◆ Passage extrait ◆

Jeudi 22 février 2024
Salutations cher lecteur !
Souvent, c’est au bord de la mer que je trouve le réconfort.
Pourtant, l’idée d’habiter au quotidien face à la mer me terrifie, et me permet de me préserver d’une vie poétique fantasmée et détestée, une fois l'été venu.
Bercée d’une mélancolie vertigineuse, je n’arrivais pas, tout à l'heure, à exprimer par les mots ce que je ressentais.
Bien que je semble vénérer le discours, le fameux Logos, je pense que tout ce que j’écris, tout ce que je dis, tout ce que je partage, ne sont que vidange et logorrhée, pour :
me donner une contenance,
me rappeler que je suis en vie,
dire que j’existe,
croire que j’existe,
donner un sens à la vie,
vaincre l’angoisse en nommant les choses,
et caetera
Malgré cela donc, le plus beau, le meilleur des discours, restera incontestablement et indubitablement le Silence…
Parce qu’elle a cette vénérable et naturelle capacité de nettoyage, de vidange, de purge, la mer (”qu’on voit danser, le long des golfs clairs…” ouais, c’est systématique, ça trotte dans la tête…), la mer donc, a ce pouvoir de purification.
Ce haut lieu purgatoire me fascine toujours et, je tenais à lui dédier ce petit billet hebdomadaire, tandis que mon vague à l’âme croissant et incessant me soustrait à l’ataraxie.
Cette dernière, je le sais, ou tout du moins je l’espère, sera reconquise.
En attendant je tangue mais ne coule pas : “Fluctuat nec mergitur”.
En effet, alors que je classais des photographies personnelles dans un album hier soir, poussant toujours plus loin le besoin de nostalgie, lorsque les douves de mon château, for intérieur combles de larmes, me laissent seule, cuvant Tristesse et Spleen, jusqu’au prochain rayon de ciel bleu, qui assèchera mon Nil, je constatais qu’il y avait beaucoup de photos de mon couple, au bord de l’eau, et plus encore au bord de la mer.

◆ Consigne ◆
Recopiez le passage du texte sur la mer compris entre "Ce haut lieu" et "soustrait à l’ataraxie.", bornes incluses, en substituant "texte" à "billet".

◆ Données recueillies ◆
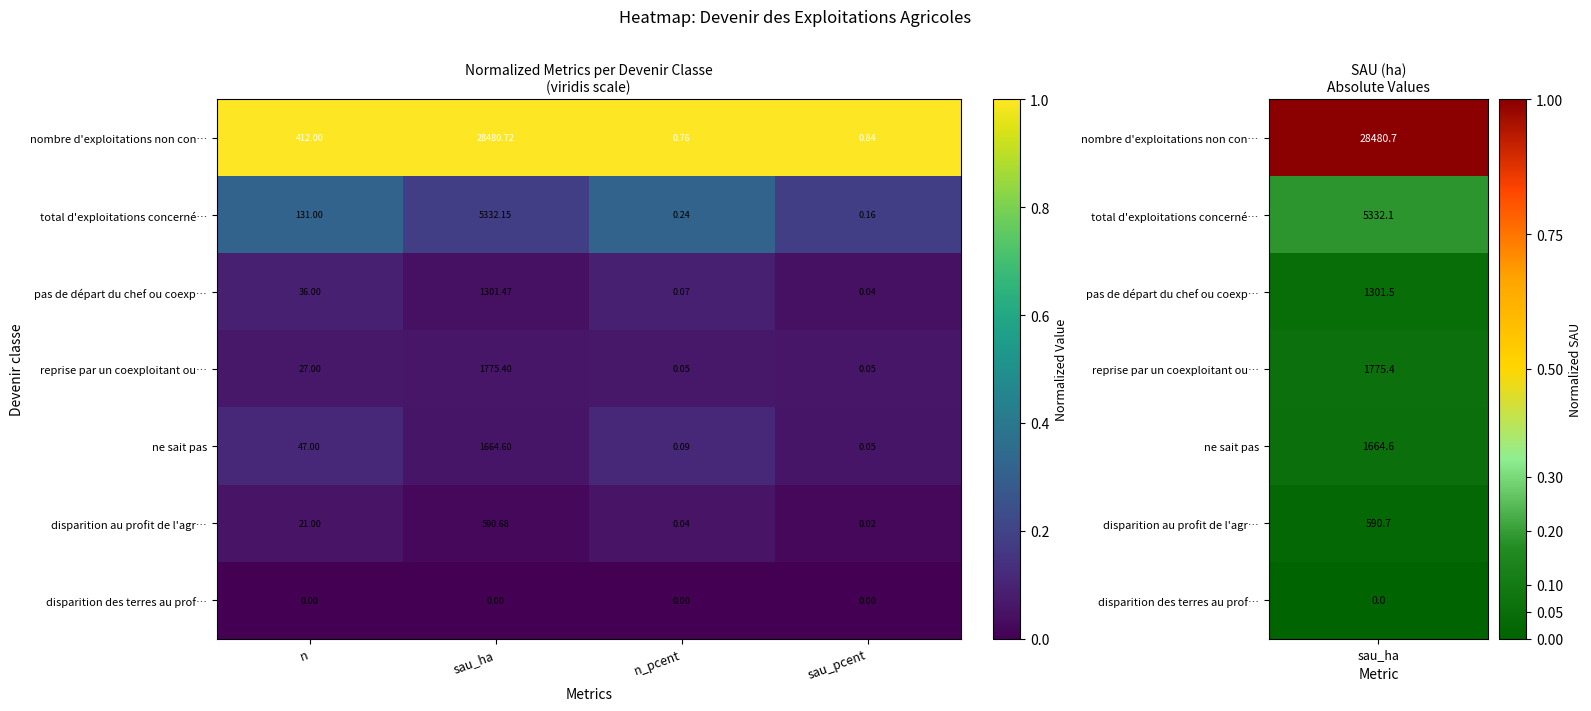

What is the total value across all series at sau_pcent?

1.2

◆ Solution proposée ◆
Ce haut lieu purgatoire me fascine toujours et, je tenais à lui dédier ce petit texte hebdomadaire, tandis que mon vague à l’âme croissant et incessant me soustrait à l’ataraxie.